=== Problem ===
Exact copies of all the lines below are required, with the pictures omitted.
*** Begin section ***
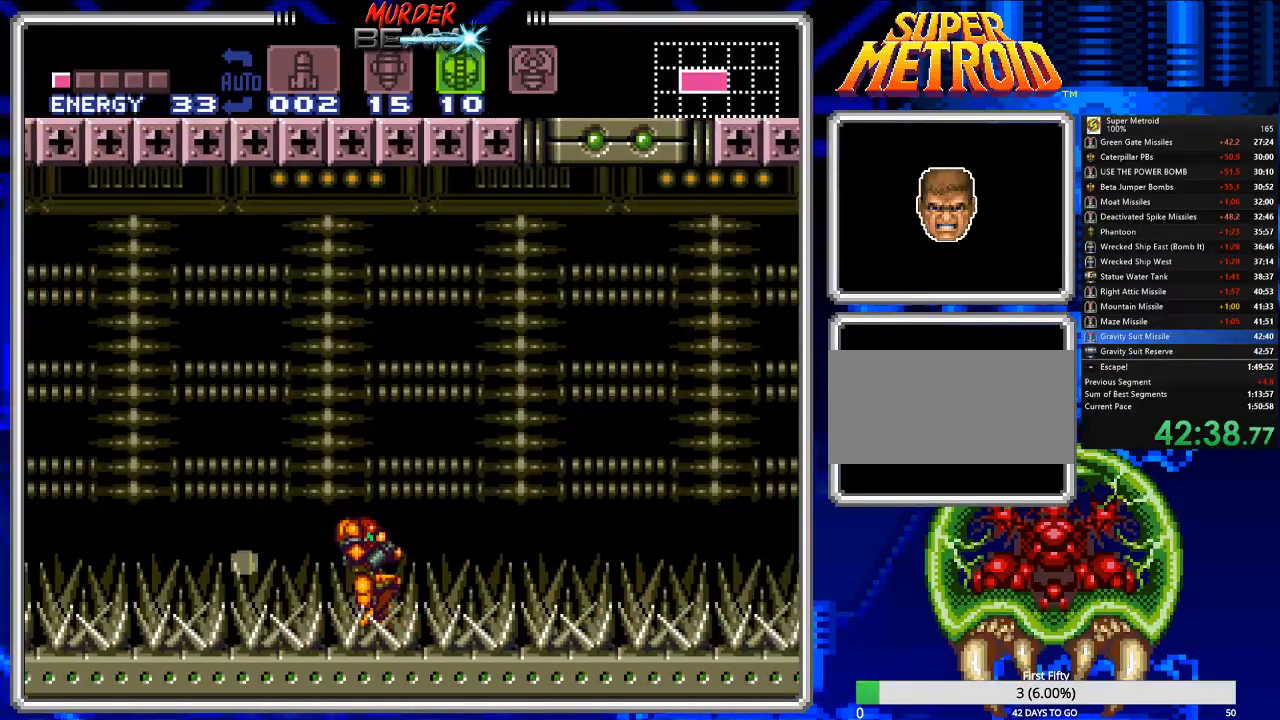
{"buttons": ["B", "DPAD_RIGHT"], "events": [[33, "A", "down"], [333, "A", "up"]]}
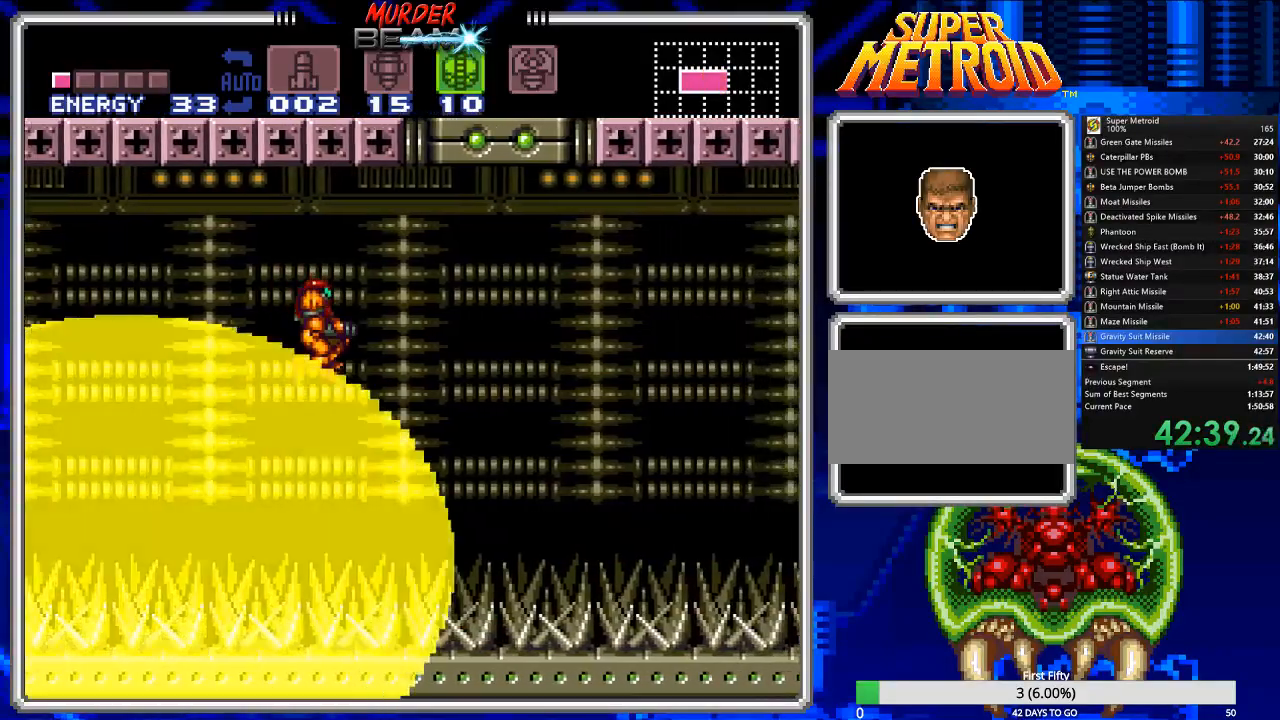
{"buttons": ["B", "DPAD_RIGHT"], "events": [[250, "DPAD_RIGHT", "up"], [383, "DPAD_RIGHT", "down"]]}
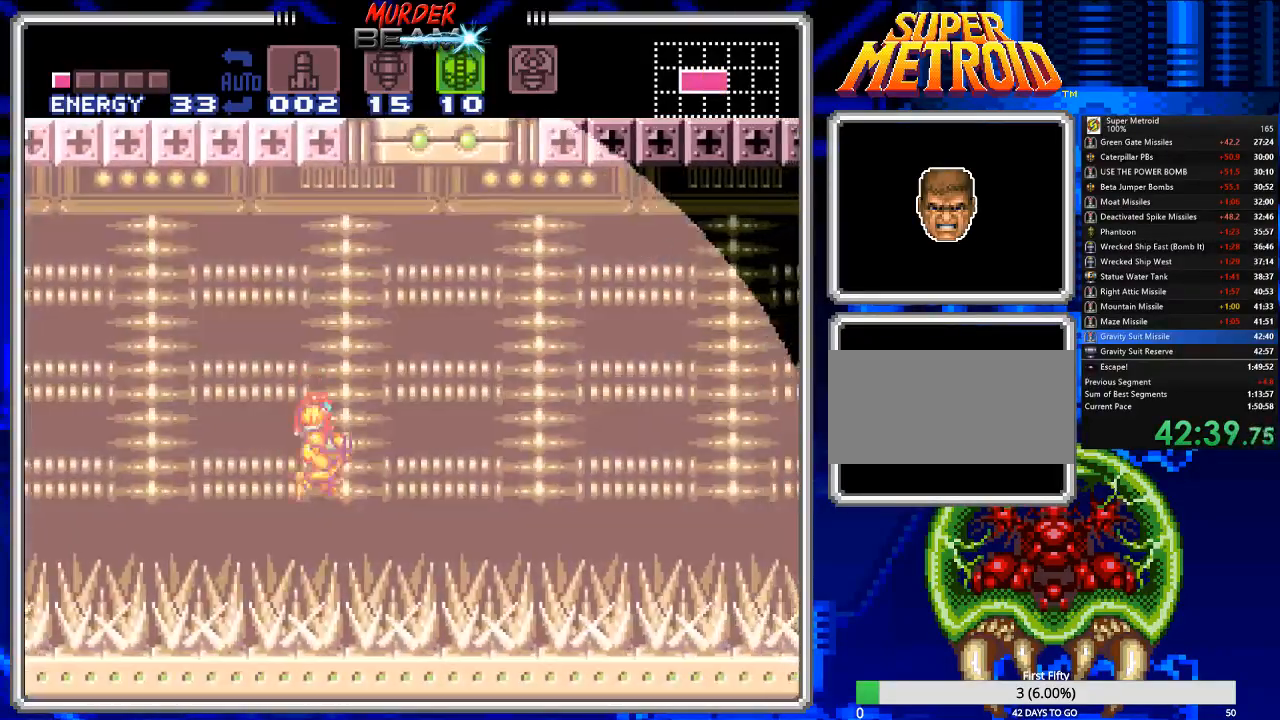
{"buttons": ["B", "DPAD_RIGHT"], "events": []}
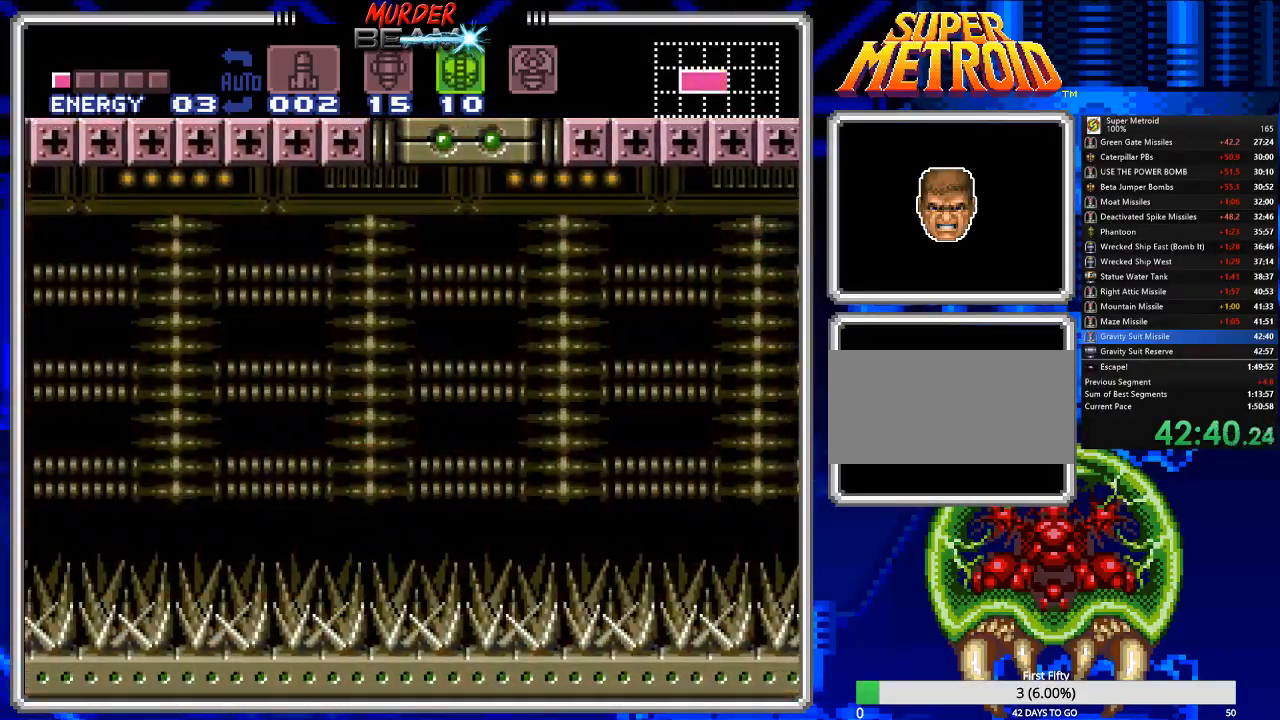
{"buttons": ["B", "DPAD_RIGHT"], "events": []}
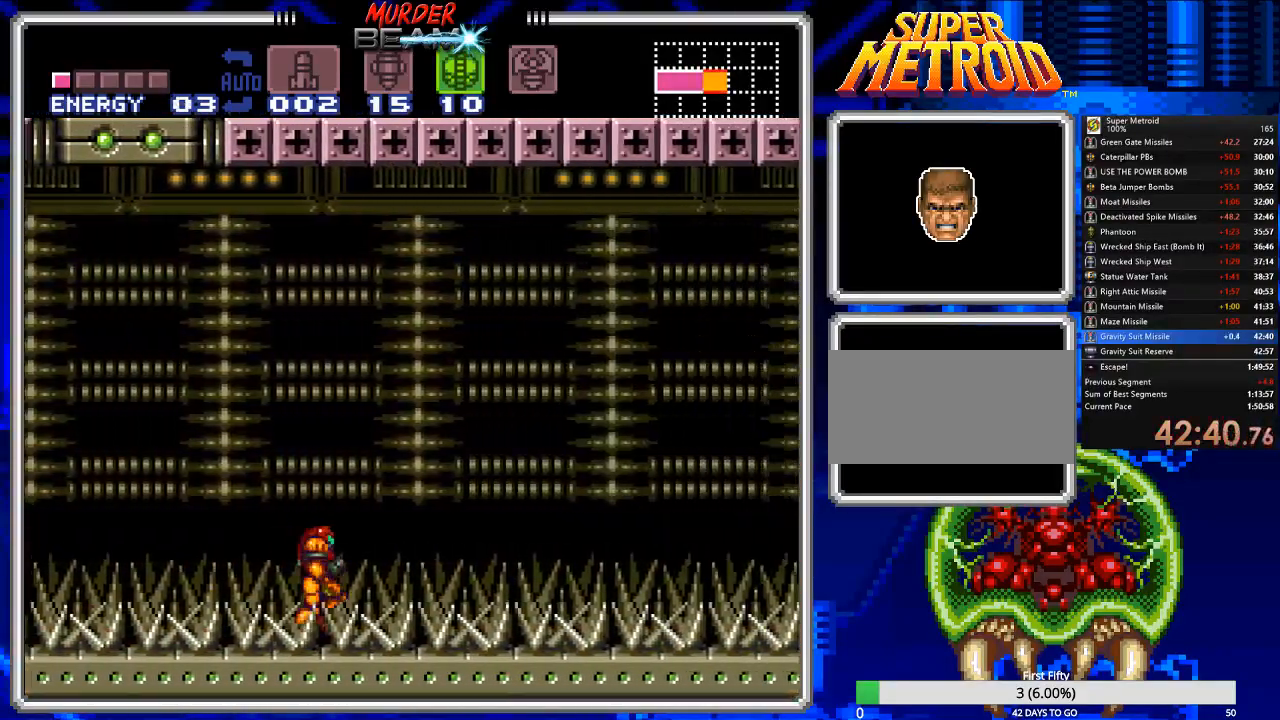
{"buttons": ["A", "B", "DPAD_RIGHT"], "events": [[17, "A", "down"]]}
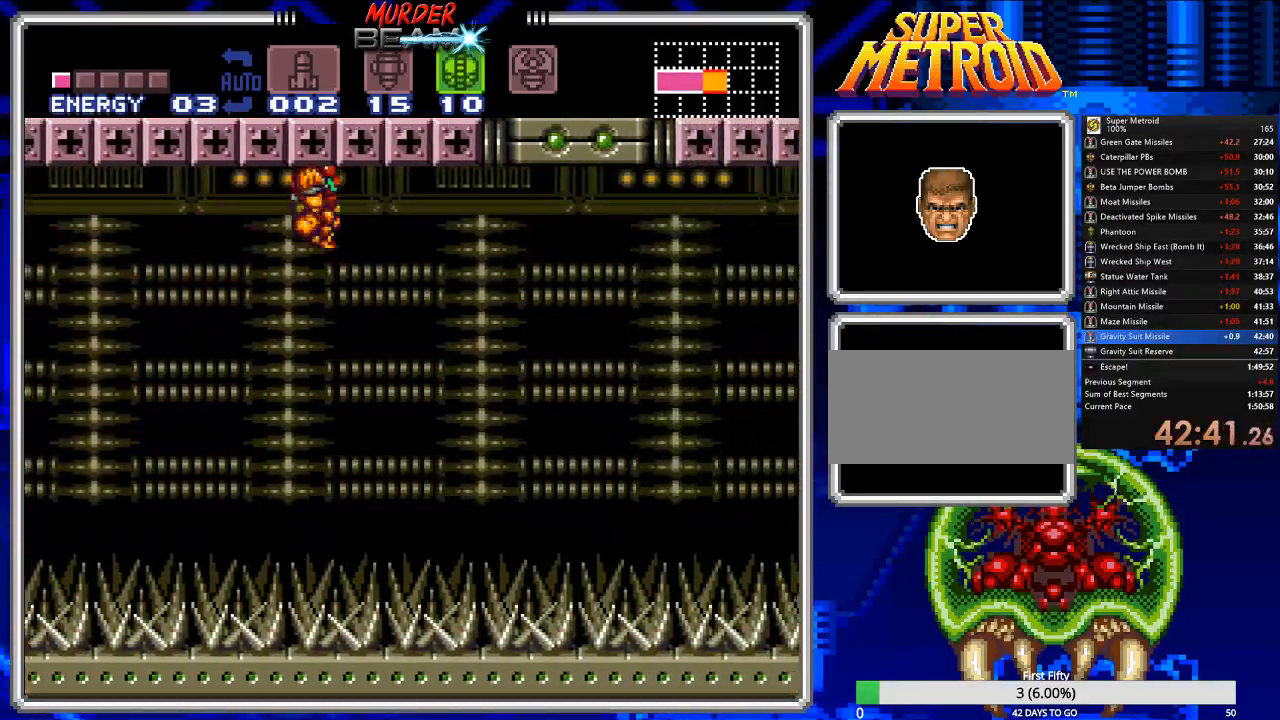
{"buttons": ["A", "B", "DPAD_RIGHT"], "events": []}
*** End section ***
=== Finished exercise ===
{"buttons": ["B", "DPAD_RIGHT"], "events": [[33, "A", "down"], [333, "A", "up"]]}
{"buttons": ["B", "DPAD_RIGHT"], "events": [[250, "DPAD_RIGHT", "up"], [383, "DPAD_RIGHT", "down"]]}
{"buttons": ["B", "DPAD_RIGHT"], "events": []}
{"buttons": ["B", "DPAD_RIGHT"], "events": []}
{"buttons": ["A", "B", "DPAD_RIGHT"], "events": [[17, "A", "down"]]}
{"buttons": ["A", "B", "DPAD_RIGHT"], "events": []}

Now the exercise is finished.